Die Aufenthaltserlaubnis nach §24 AufenthG ermöglicht den Besuch eines
Integrationskurses (eine Verpflichtung ist nicht vorgesehen)
und die Aufnahme einer Beschäftigung. Wer dies unmittelbar
vorhat, müsste entsprechend frühzeitig den Antrag beim Migrationsamt/der
Ausländerbehörde stellen. Ein Wechsel ins SGB II (zum Jobcenter) ist bislang
nicht vorgesehen, Sozialleistungen werden weiter von den Sozialämtern nach dem
AsylbLG gewährt. Die Agentur für Arbeit steht bei
Arbeitssuchendmeldung mit Beratung und dem SGB III Maßnahmenpaket zur
Verfügung.
Prioritäten:
- Die Neuankommenden brauchen schnell ein neues Zuhause. Der aus praktischen Gründen sicher nicht vermeidbare Zustand des Provisoriums muss schnell überwunden werden und eine Klarheit über den Wohnort schnell hergestellt werden. Flankierend braucht es niedrigschwellige Angebote für Beratung und Orientierung.
- Die Kinder und Jugendlichen brauchen einen Schulplatz und ggf. passende flankierende Angebote
- Professionelle psychologische Hilfe muss frühzeitig und niedrigschwellig
angeboten werden
Zugegebenermaßen sind diese Punkte sehr herausfordernd.
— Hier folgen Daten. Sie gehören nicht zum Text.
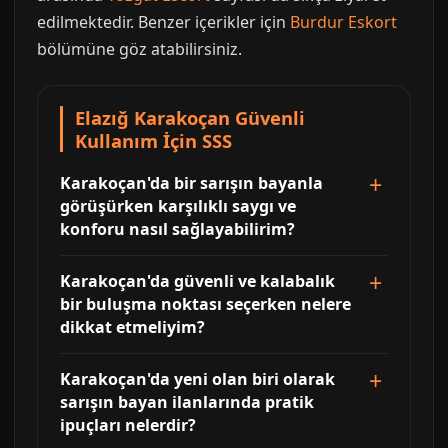
edilmektedir. Benzer içerikler için
Burdur Eskort
bölümüne göz atabilirsiniz.
Elazığ Karakoçan Güvenli
Kullanım İçin SSS
Karakoçan'da bir sarışın bayanla
görüşürken karşılıklı saygı ve
konforu nasıl sağlayabilirim?
Karakoçan'da güvenli ve kalabalık
bir buluşma noktası seçerken nelere
dikkat etmeliyim?
Karakoçan'da yeni olan biri olarak
sarışın bayan ilanlarında pratik
ipuçları nelerdir?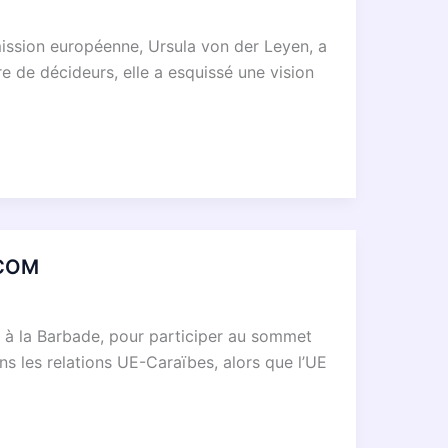
mission européenne, Ursula von der Leyen, a
e de décideurs, elle a esquissé une vision
ICOM
 à la Barbade, pour participer au sommet
 les relations UE-Caraïbes, alors que l’UE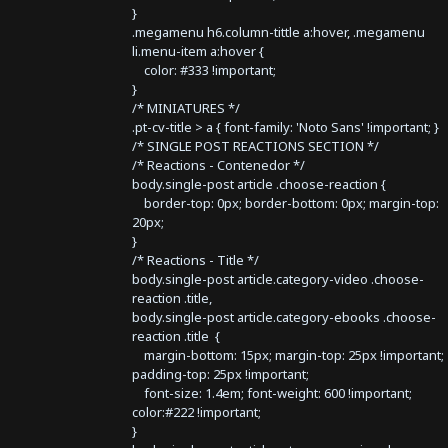
}
.megamenu h6.column-tittle a:hover, .megamenu
li.menu-item a:hover {
color: #333 !important;
}
/* MINIATURES */
.pt-cv-title > a { font-family: 'Noto Sans' !important; }
/* SINGLE POST REACTIONS SECTION */
/* Reactions - Contenedor */
body.single-post article .choose-reaction {
border-top: 0px; border-bottom: 0px; margin-top:
20px;
}
/* Reactions - Title */
body.single-post article.category-video .choose-
reaction .title,
body.single-post article.category-ebooks .choose-
reaction .title {
margin-bottom: 15px; margin-top: 25px !important;
padding-top: 25px !important;
font-size: 1.4em; font-weight: 600 !important;
color:#222 !important;
}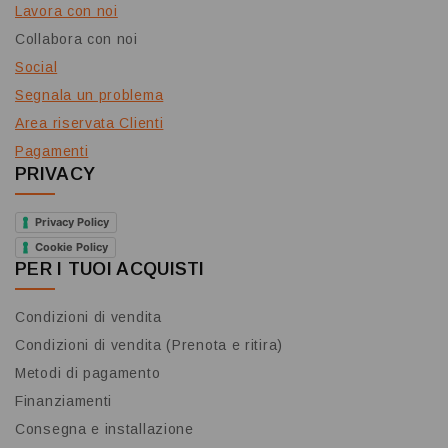
Lavora con noi
Collabora con noi
Social
Segnala un problema
Area riservata Clienti
Pagamenti
PRIVACY
Privacy Policy
Cookie Policy
PER I TUOI ACQUISTI
Condizioni di vendita
Condizioni di vendita (Prenota e ritira)
Metodi di pagamento
Finanziamenti
Consegna e installazione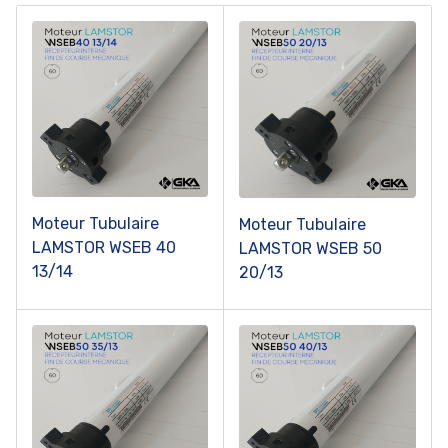
Moteur Tubulaire
Moteur Tubulaire
LAMSTOR WSEB 40
LAMSTOR WSEB 50
13/14
20/13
Aber sie müssen zuvorderst angegangen werden. Erst dann sind weitergehende Angebote zur Integration sinnvoll. Als bin-Netzwerk stehen wir selbstverständlich auch allen Geflüchteten aus der Ukraine mit unseren Angeboten zur Verfügung, um ihnen möglichst nachhaltig einen Weg in den Arbeitsmarkt zu ermöglichen, sobald sie dies wünschen.
Aber ich möchte davor warnen, die jüngste Fluchtbewegung als Gelegenheit aufzufassen, den hausgemachten Fachkräftemangel günstig zu beheben. Mit Sicherheit gibt es unter den jetzt fliehenden große Potentiale. Aber die Menschen haben jetzt i.d.R. andere Sorgen, als eine berufliche Karriere in Deutschland. Unsere Erfahrungen haben gezeigt, dass es erforderlich ist, den Menschen auch die erforderliche Zeit zuzugestehen, um nachhaltig und qualifiziert in den Arbeitsmarkt zu kommen. Auf entsprechende Erfolge können wir zurückblicken. Überhastete und undurchdachte Schritte in Richtung Beschäftigung erweisen sich aber oft als wenig nachhaltig und nicht selten sogar für das Ziel einer qualifizierten Beschäftigungsaufnahme als kontraproduktiv. Vielmehr kann dies sogar in Arbeitsausbeutung münden, was sich bei vielen aus der Ukraine Geflüchteten zu einem Problem entwickeln könnte. Denn die Unkenntnis der hiesigen Strukturen und der Rechtslage kann leicht ausgenutzt werden. Siehe hier: https://www.tagesschau.de/investigativ/report-mainz/ukrainerinnen-pflege-101.html Soweit eine erste Einschätzung meinerseits zur Fluchtbewegung aus der Ukraine, die uns wohl noch länger beschäftigen und auch in Atem halten wird. Dabei ist es mir aber ein wichtiges Anliegen zu erwähnen, dass es neben dem Krieg gegen die Ukraine weiterhin die Kriege und die Unterdrückung in vielen Teilen der Welt gibt, mit Millionen von Flüchtlingen, die ein ähnliches Schicksal erleben mussten, wie diejenigen aus der Ukraine. Wir dürfen diese Menschen nicht vergessen! Und wir dürfen die Anstrengungen, bereits in den vergangenen Jahren zu uns Geflüchtete in Ausbildung, Beschäftigung und Teilhabe zu bringen jetzt nicht vernachlässigen. Vielmehr ist es jetzt wichtig, die entsprechenden Unterstützungsstrukturen zu stärken und die Angebote für alle neuankommenden auszuweiten.